Cranial venous sinus thrombosis following early spontaneous abortion: a case report and literature review.

BMC Womens Health

Department of Obstetrics and Gynaecology, People's Hospital of Putuo District, 19 Wen Kang Road, Zhoushan, Zhejiang, 316000, P.R. China.

Published: March 2025

Background: Pregnancy/puerperium cranial venous sinus thrombosis (CVST) is rare, mainly occurring in perinatal/late pregnancy, and less frequently in early pregnancy. None has been reported after early spontaneous abortion.

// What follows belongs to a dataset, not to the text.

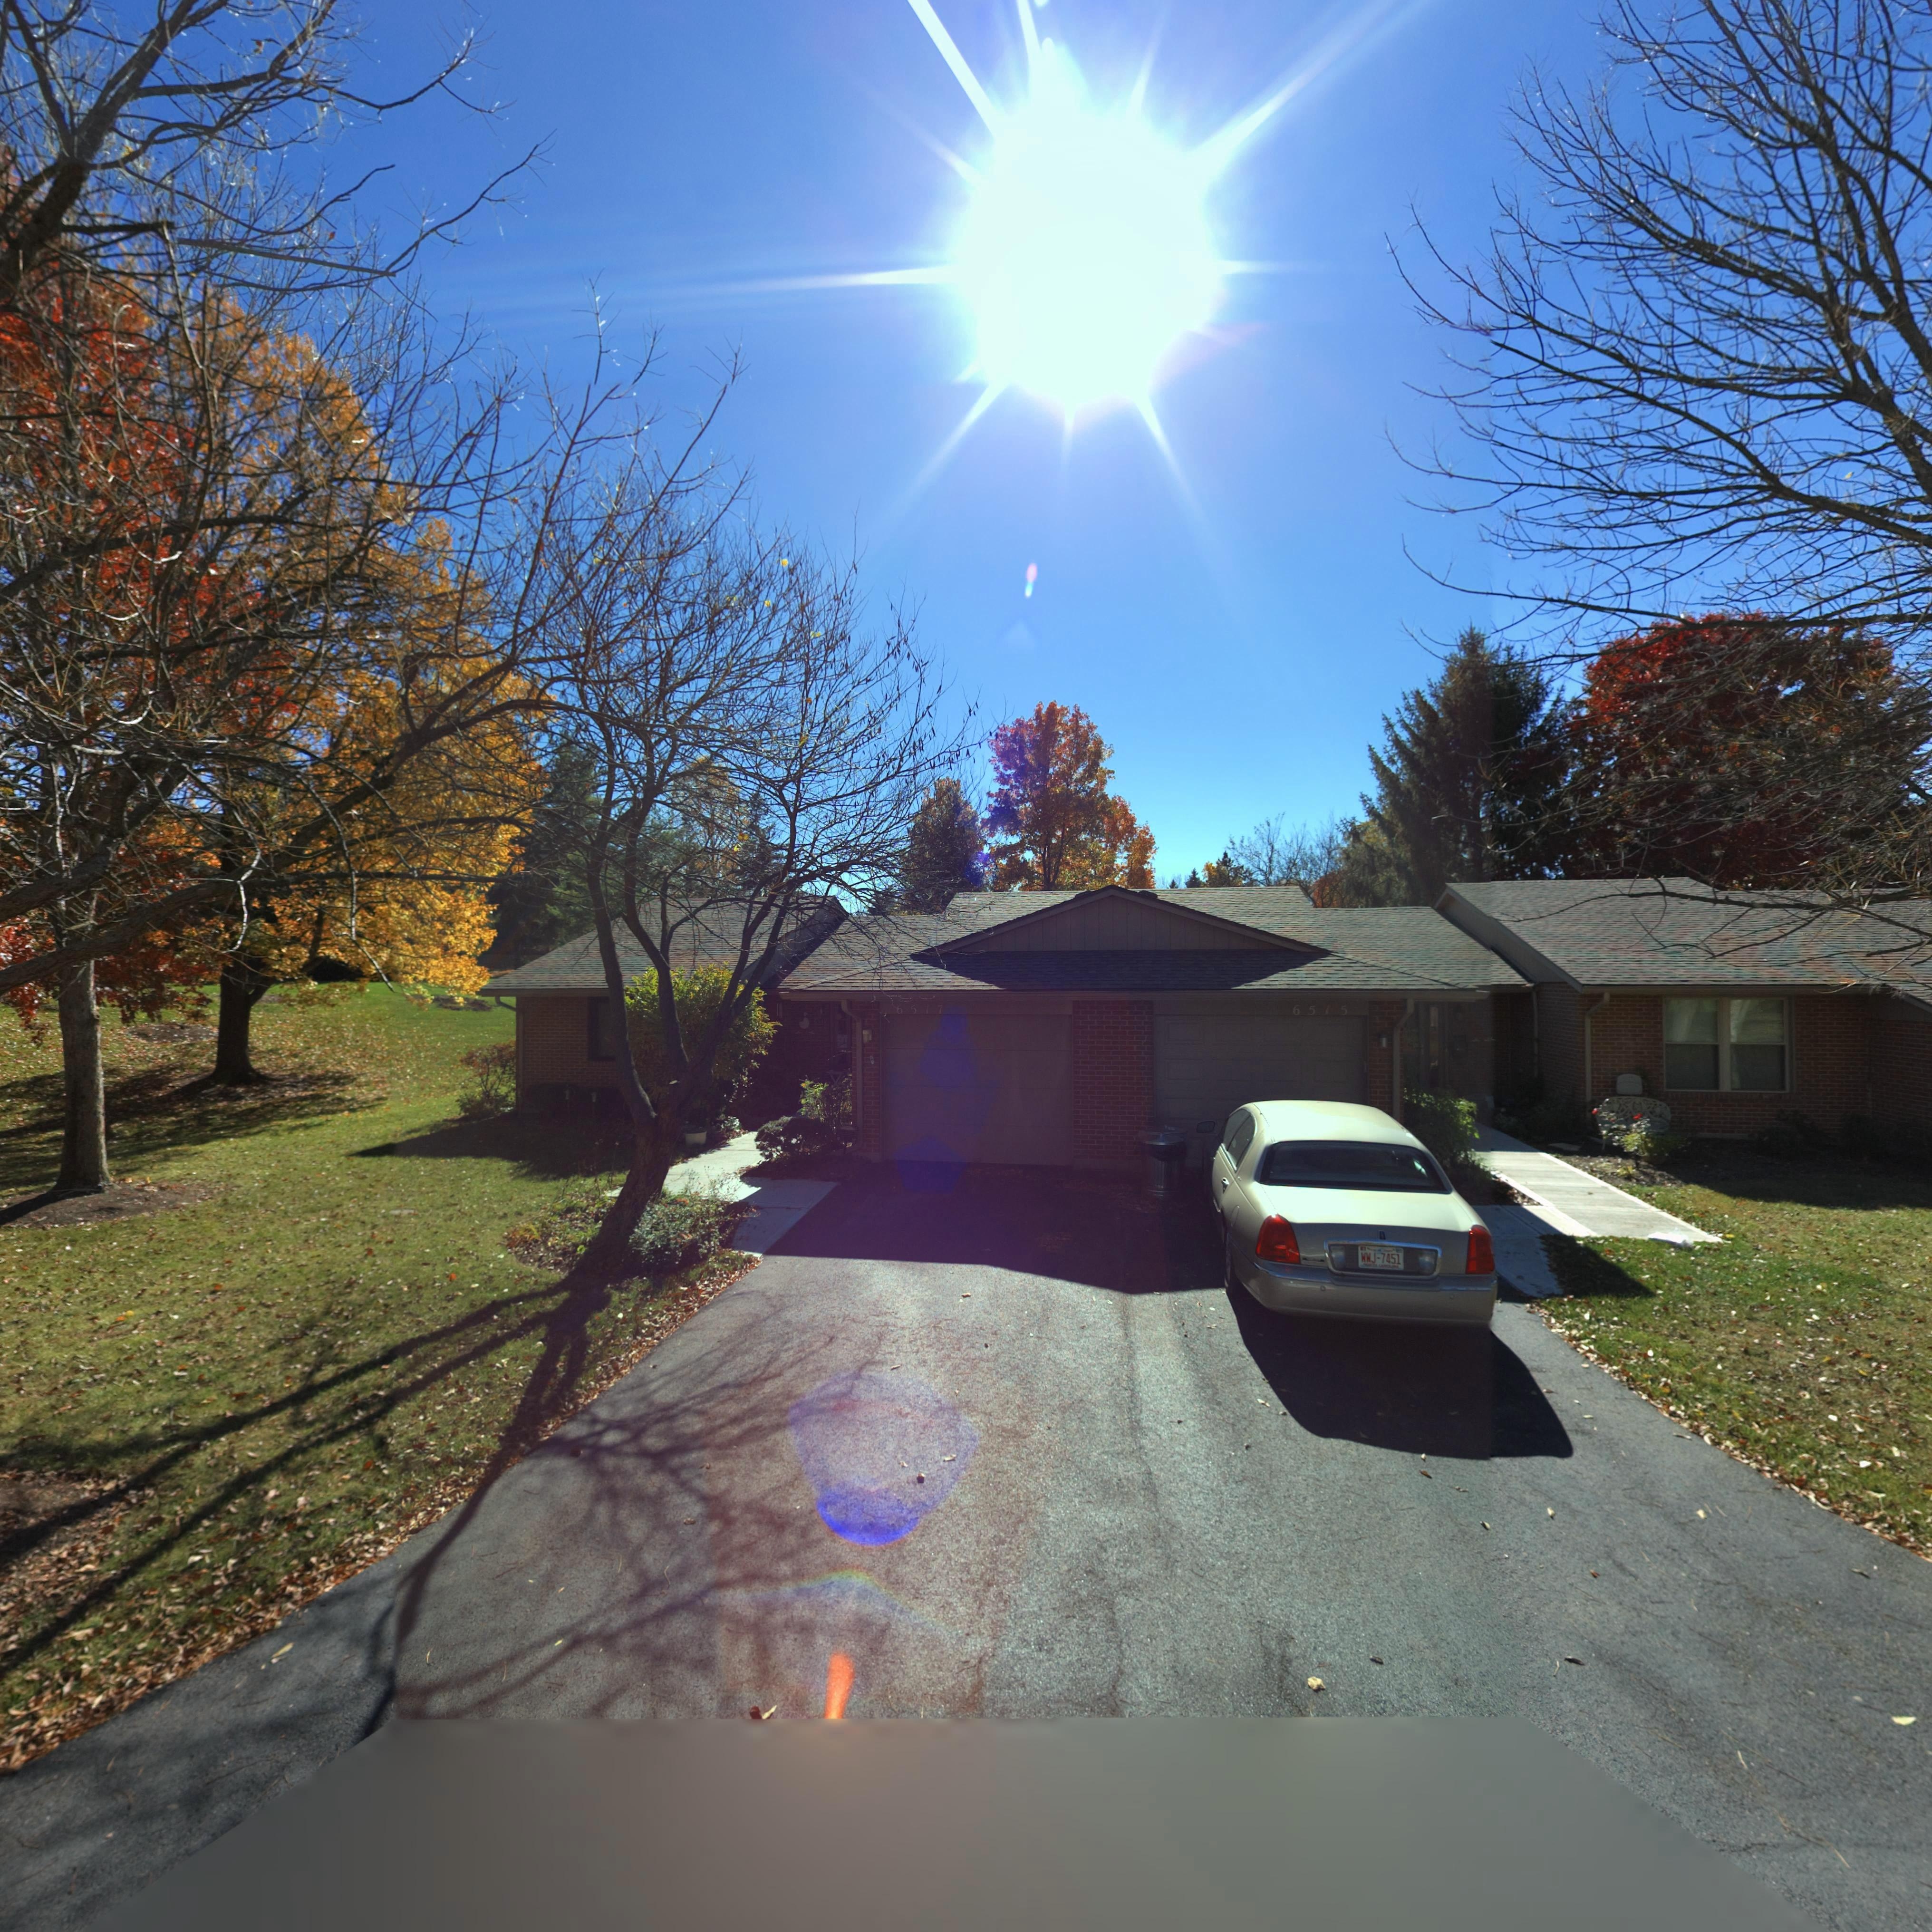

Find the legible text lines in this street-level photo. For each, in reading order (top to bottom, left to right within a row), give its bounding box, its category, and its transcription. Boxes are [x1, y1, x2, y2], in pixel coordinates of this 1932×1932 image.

Case Report: This study reports a case of CVST following early pregnancy spontaneous abortion in a patient with no known risk factors such as hypertension, diabetes, coagulopathy, or antiphospholipid syndrome. Following aggressive endovascular thrombectomy and thrombolytic treatment with 300,000 units of urokinase administered through a catheter, the patient experienced marked improvement in headache symptoms, with nausea and vomiting completely resolving. Four days later, a repeat magnetic resonance venography scan demonstrated successful recanalization of the intracranial venous sinuses, accompanied by a notable decrease in D-dimer levels upon reassessment.

Conclusion: For young patients with early pregnancy bleeding, comprehensive coagulation function and D-dimer tests could be conducted. Even after a spontaneous abortion, if the patient presents with symptoms such as headache, vomiting, or visual impairment, the possibility of pregnancy-associated CVST should be considered, and an immediate head CT or MRI should be arranged. In cases complicated by cerebral hemorrhage, endovascular thrombectomy and thrombolysis can be performed.